CAAC invites feedback on flying car’s type certification conditions

The Chinese regulator is considering the ‘Special Conditions’ under which the aerial module of Xpeng’s AEROHT ‘flying car’ product will be certified, with a public consultation now open.

xpeng

The Civil Aviation Administration of China (CAAC)’s aircraft airworthiness certification department has opened a consultation period for the special conditions the Xpeng AEROHT will be certified under.

Chinese company Xpeng Aeroht, developer of the ‘AEROHT’ system, bills itself as “the largest flying car company in Asia and an integral part of the Xpeng Motors ecosystem”. The AEROHT comprises a six-wheeled road-going vehicle (dubbed the ‘Land Aircraft Carrier’) with a rear-mounted two-seat eVTOL module. This possess six roof-mounted arms each equipped with two-bladed propellers.
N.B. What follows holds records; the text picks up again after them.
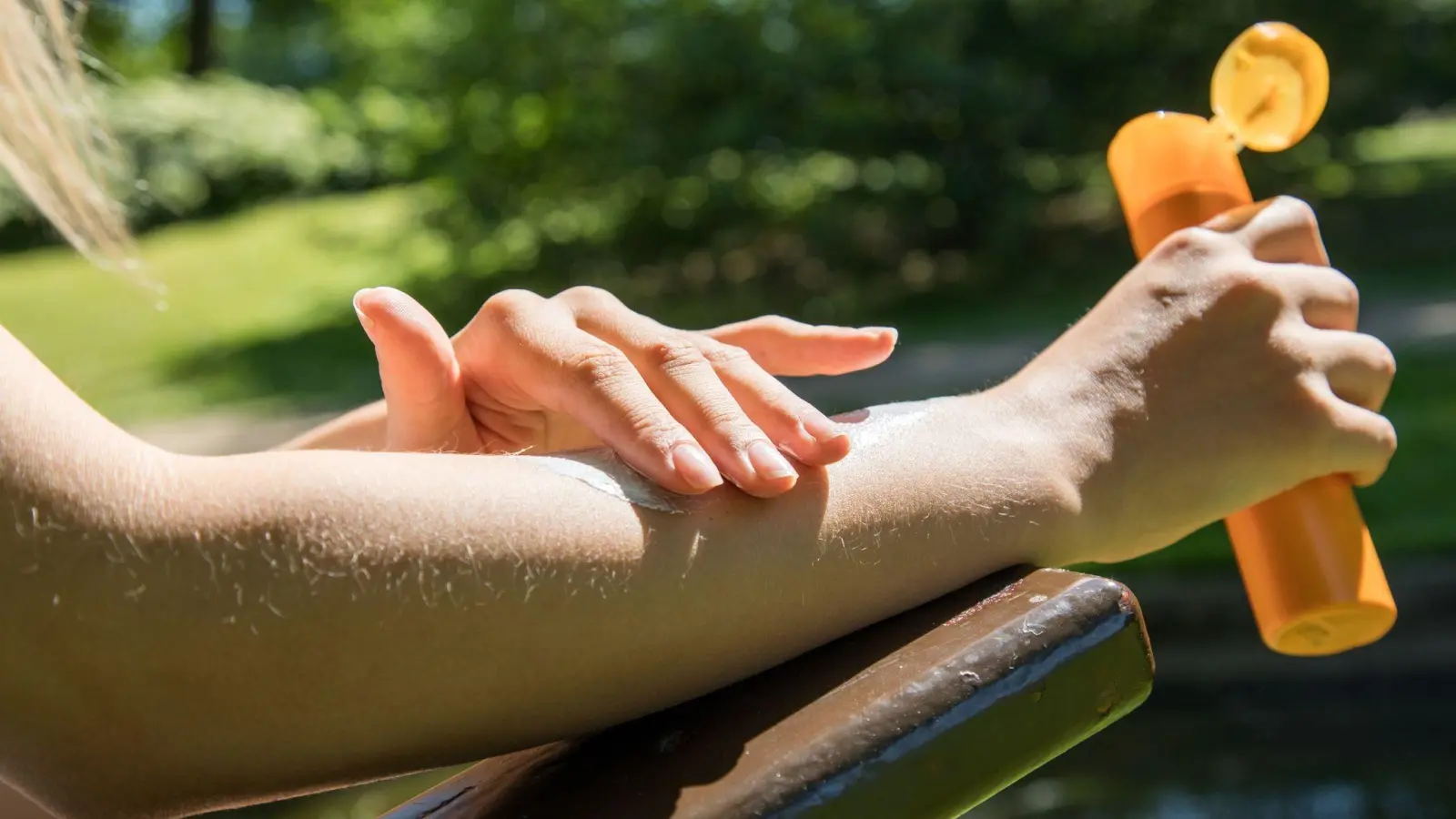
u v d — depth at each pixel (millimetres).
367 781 591
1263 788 3896
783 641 656
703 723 614
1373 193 11438
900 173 10383
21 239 15023
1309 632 818
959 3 10297
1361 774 3938
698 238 10734
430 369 881
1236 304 827
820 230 10305
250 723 545
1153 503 795
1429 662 4398
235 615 535
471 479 604
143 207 16031
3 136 917
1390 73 11281
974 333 8648
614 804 562
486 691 582
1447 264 8992
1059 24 10219
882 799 564
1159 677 4512
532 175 10766
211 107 17484
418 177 11133
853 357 928
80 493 524
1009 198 10320
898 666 612
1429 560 4578
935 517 711
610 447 690
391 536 564
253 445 7547
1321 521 807
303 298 11945
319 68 22578
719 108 10305
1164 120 942
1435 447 5504
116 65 20734
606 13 10406
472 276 11141
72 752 536
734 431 687
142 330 11148
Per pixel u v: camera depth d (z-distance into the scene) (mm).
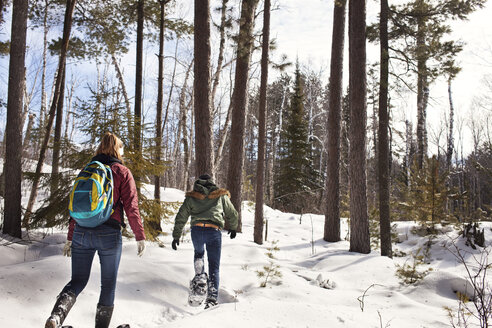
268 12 9438
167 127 26625
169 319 3576
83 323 3049
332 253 8211
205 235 3984
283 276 5262
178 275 4656
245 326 2924
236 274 5180
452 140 23266
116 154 2850
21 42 6012
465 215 9281
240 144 10289
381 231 8047
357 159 8594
Xpeng’s self-styled ‘flying car’ (notably, the aerial element only) prototype module completed its first piloted test flight in 2018, with a second variant (X2) making its maiden flight in 2021. In January 2023, this secured a Chinese ‘special flight permit,’ subsequently receiving regulatory acceptance for its type certification application in March 2024. Its first global manned public flight was in November 2024 at the Guangzhou Auto Show.

Given the X3-F’s novel “design features and application scenarios,” CAAC plans to issue “special conditions for this type of aircraft as the basis for carrying out certification work,” the regulator explained. To date, only one eVTOL (Chinese OEM EHang’s remotely piloted two-seat EH216-S) has received CAAC type certification, which it gained in October 2023; 20 months after the CAAC published the EH216-S’ own Special Conditions.

Draft special conditions are now open for public comments for ten working days, with CAAC soliciting responses from all regional civil aviation administrations, general aviation companies, AVIC, COMAC, research institutes and universities.

The X3-F is an entirely separate project from the 1950s Douglas X-3 Stiletto, an experimental 1950s jet aircraft intended to explore supersonic design characteristics and propulsion studies.